En dépit de l'opposition de la Maison Blanche, le Sénat américain a voté à l'unanimité le projet de loi baptisée «la justice contre les sponsors d'actes terroristes » permettant aux citoyens américains de poursuivre en justice des pays pour des attaques terroristes sur le territoire des Etats-Unis. Pour entrer en application, le projet de loi devra avoir l'aval de la Chambre des représentants et être signé par le président Barack Obama. Lequel pour dissuader les parlementaires américains a déjà déclaré qu'il refuserait de signer la loi en faisant valoir que « si nous permettons que des individus aux Etats-Unis puissent systématiquement poursuivre en justice les autres gouvernements alors nous permettons également que les Etats-Unis soient continuellement poursuivis par d'autres pays ». L'argument développé par le président américain pour justifier son refus de signer le projet de loi est imparable au plan juridique même si l'on sait que les Etats-Unis dénient aux autres de faire ce qu'ils font. Mais s'il refusera de le signer c'est avant tout parce que le projet de loi a pour inspirateurs et des défenseurs qui ont en point de mire l'Arabie Saoudite pour le rôle supposé que des membres de sa famille royale et certains organismes saoudiens de charité auraient joué dans les attentats du 11 septembre 2001. En majorité, l'opinion américaine les soupçonne d'avoir soutenu financièrement les attaques et les familles de victimes exigent leur traduction en justice qu'elles ne sont pas parvenues à obtenir en vertu de la loi sur l'immunité des autorités étrangères souveraines de 1976.

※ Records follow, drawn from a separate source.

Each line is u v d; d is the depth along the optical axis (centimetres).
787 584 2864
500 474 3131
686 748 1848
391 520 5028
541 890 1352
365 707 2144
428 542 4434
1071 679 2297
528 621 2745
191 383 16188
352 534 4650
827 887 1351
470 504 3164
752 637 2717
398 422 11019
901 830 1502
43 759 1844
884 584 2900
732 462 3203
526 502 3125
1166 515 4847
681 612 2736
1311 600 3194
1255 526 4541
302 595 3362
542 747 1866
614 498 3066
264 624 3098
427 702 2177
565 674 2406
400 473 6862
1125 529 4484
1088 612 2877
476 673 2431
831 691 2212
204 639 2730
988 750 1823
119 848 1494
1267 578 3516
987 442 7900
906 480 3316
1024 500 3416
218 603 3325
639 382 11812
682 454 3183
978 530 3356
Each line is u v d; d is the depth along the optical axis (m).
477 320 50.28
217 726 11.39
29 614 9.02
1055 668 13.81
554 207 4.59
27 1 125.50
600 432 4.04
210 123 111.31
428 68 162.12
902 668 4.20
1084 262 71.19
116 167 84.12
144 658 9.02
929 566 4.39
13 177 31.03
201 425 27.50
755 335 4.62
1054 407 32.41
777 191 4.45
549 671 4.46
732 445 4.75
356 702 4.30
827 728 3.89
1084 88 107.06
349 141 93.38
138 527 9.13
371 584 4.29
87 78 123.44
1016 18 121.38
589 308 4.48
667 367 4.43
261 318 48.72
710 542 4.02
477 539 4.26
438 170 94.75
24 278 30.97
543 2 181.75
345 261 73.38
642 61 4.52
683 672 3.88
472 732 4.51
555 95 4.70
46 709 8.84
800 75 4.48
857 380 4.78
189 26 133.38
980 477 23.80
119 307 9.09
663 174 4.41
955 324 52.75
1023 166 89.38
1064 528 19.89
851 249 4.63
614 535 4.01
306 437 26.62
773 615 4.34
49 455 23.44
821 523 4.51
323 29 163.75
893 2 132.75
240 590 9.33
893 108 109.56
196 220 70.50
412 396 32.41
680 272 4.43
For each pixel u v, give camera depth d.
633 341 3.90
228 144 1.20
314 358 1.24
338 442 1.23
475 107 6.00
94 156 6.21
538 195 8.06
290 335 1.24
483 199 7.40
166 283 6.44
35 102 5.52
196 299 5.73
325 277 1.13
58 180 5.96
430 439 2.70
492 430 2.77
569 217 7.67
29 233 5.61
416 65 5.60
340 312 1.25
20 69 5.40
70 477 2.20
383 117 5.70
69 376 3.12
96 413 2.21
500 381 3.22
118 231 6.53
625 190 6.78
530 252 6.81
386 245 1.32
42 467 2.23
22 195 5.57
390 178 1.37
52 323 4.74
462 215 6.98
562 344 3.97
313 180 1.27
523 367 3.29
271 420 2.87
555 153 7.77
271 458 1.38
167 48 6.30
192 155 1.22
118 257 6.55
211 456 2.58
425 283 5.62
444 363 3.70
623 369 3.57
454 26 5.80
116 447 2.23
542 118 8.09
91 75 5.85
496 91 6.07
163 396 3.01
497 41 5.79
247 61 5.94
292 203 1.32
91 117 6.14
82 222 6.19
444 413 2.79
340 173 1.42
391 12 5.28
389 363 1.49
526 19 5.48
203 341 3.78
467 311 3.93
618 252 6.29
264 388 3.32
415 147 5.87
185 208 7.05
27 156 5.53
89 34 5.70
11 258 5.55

 Dès que la démarche des partisans du projet de loi a commencé à se savoir, Ryad s'est insurgée contre l'idée et menacé que l'Arabie Saoudite ne resterait pas sans réagir à ce qui fait supposer que le Royaume et la famille des Saoud auraient quelque chose à voir avec le terrorisme international et les attentats du 11 sept 2001. Ryad est d'autant prête à user de toutes les armes dont elle dispose pour faire avorter le projet de loi qu'il se colporte aux Etats-Unis et ailleurs que les preuves de la collusion de parties officielles saoudiennes avec les auteurs des attentats du 11 septembre existent, consignées dans les 28 pages du rapport du Congrès américain sur l'évènement, tenues encore au secret alors que le reste a été rendu public.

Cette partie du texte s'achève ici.